A healthy brain makes for a healthy body, right? Based on research by Harvard Medical School, the best foods for your brain are actually the ones that improve blood vessel and heart health. Taking steps to improve your diet now could mean a healthier brain later on—and could lower your risk of Alzheimer’s, brain cancer, or other diseases. Swapping out the steak for healthful salmon is an example of how easy it can be to make better choices for the health of your brain. Here are some foods you can consume to improve brain health.
Eat some walnuts
A UCLA study recently discovered that the consumption of walnuts was linked to improved test scores. Like other nuts, walnuts are high in omega-3 fatty acids, specifically ALAs, which have been seen to reduce blood pressure and protect arteries.

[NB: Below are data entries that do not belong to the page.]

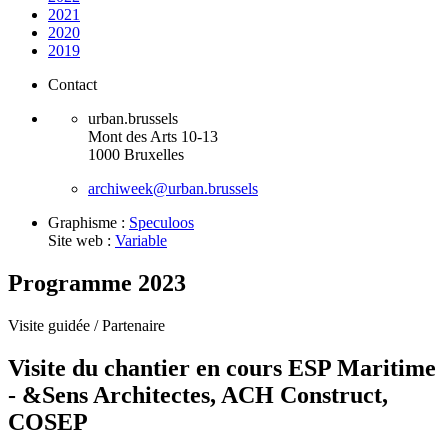
2021
2020
2019
Contact
urban.brussels
Mont des Arts 10-13
1000 Bruxelles
archiweek@urban.brussels
Graphisme :
Speculoos
Site web :
Variable
Programme 2023
Visite guidée /
Partenaire
Visite du chantier en cours ESP Maritime
- &Sens Architectes, ACH Construct,
COSEP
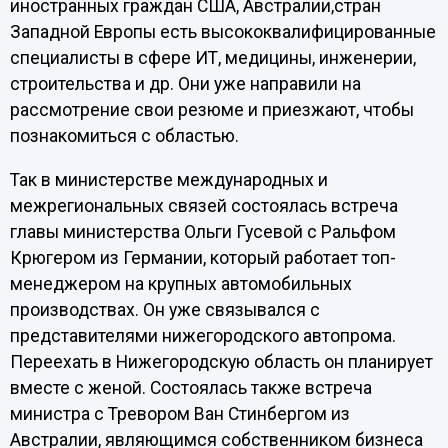
иностранных граждан США, Австралии,стран
Западной Европы есть высококвалифицированные
специалисты в сфере ИТ, медицины, инженерии,
строительства и др. Они уже направили на
рассмотрение свои резюме и приезжают, чтобы
познакомиться с областью.
Так в министерстве международных и
межрегиональных связей состоялась встреча
главы министерства Ольги Гусевой с Ральфом
Крюгером из Германии, который работает топ-
менеджером на крупных автомобильных
производствах. Он уже связывался с
представителями нижегородского автопрома.
Переехать в Нижегородскую область он планирует
вместе с женой. Состоялась также встреча
министра с Тревором Ван Стинбергом из
Австралии, являющимся собственником бизнеса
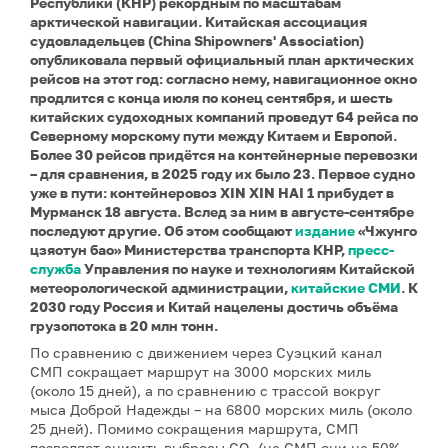
Республики (КНР) рекордным по масштабам
арктической навигации. Китайская ассоциация
судовладельцев (China Shipowners' Association)
опубликовала первый официальный план арктических
рейсов на этот год: согласно нему, навигационное окно
продлится с конца июля по конец сентября, и шесть
китайских судоходных компаний проведут 64 рейса по
Северному морскому пути между Китаем и Европой.
Более 30 рейсов придётся на контейнерные перевозки
– для сравнения, в 2025 году их было 23. Первое судно
уже в пути: контейнеровоз XIN XIN HAI 1 прибудет в
Мурманск 18 августа. Вслед за ним в августе-сентябре
последуют другие. Об этом сообщают
издание
«Чжунго
цзяотун бао» Министерства транспорта КНР,
пресс-
служба
Управления по науке и технологиям Китайской
метеорологической администрации,
китайские СМИ
. К
2030 году Россия и Китай нацелены достичь объёма
грузопотока в 20 млн тонн.
По сравнению с движением через Суэцкий канал
СМП сокращает маршрут на 3000 морских миль
(около 15 дней), а по сравнению с трассой вокруг
мыса Доброй Надежды – на 6800 морских миль (около
25 дней). Помимо сокращения маршрута, СМП
позволяет снизить выбросы CO₂ (на СМП они на 50%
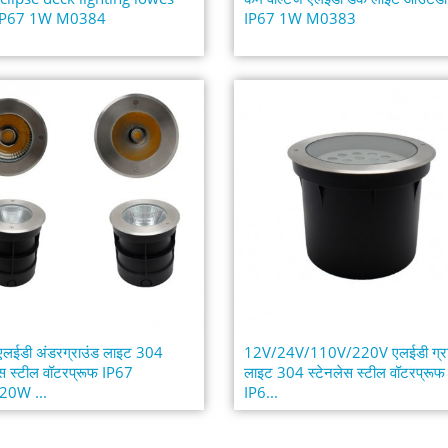
IP67 1W M0384
IP67 1W M0383
लईडी अंडरग्राउंड लाइट 304
12V/24V/110V/220V एलईडी ग्रा
ेस स्टील वॉटरप्रूफ IP67
लाइट 304 स्टेनलेस स्टील वॉटरप्रूफ
20W ...
IP6...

Additionally, walnuts are high in Vitamin E, which by protecting cells from free radical damage, can reduce the rate of cognitive decline.
Try some salmon
Fatty fish is rich in omega-3s, which are the good fats your body needs for a healthy heart and brain. Omega-3s, which can also be found in flaxseed and avocados, have been proven to reduce levels of beta-amyloid in the blood, a protein linked to blood clots associated with Alzheimer’s disease. While too much fish can pose risks with the threat of mercury poisoning, incorporating fish into your diet two to three times a week could provide the omega-3s your body needs to stay healthy.
Pass the blueberries
Berries are full of lots of healthful vitamins, antioxidants, and flavonoids or plant pigments that have been shown to improve memory. Because flavonoids are linked to color, darker berries like blackberries and blueberries contain more concentrated amounts of the pigment. Blueberries, in particular, are also packed with anthocyanins, praised for their rich antioxidant and anti-inflammatory properties.
Go for the greens
Leafy green vegetables are packed with a multitude of vitamins that improve brain health. Foods like spinach, kale, collard greens, and broccoli have high amounts of folate, beta-carotene, lutein, and vitamin K which aid brain function and can help to safeguard against memory decline. Try incorporating a spinach salad into lunch for an easy boost in brain health.
Don’t forget the coffee
Although caffeine gets a bad rap, every morning coffee drinker knows that it improves concentration and focus. Now there’s science to back the claim. Actually, coffee and tea drinkers were seen to have improved mental function and image recall than non-caffeine users, based on a 2014 study from The Journal of Nutrition. Coffee and tea are also rich in antioxidants that cleanse out harmful toxins like free radicals that accelerate the aging process.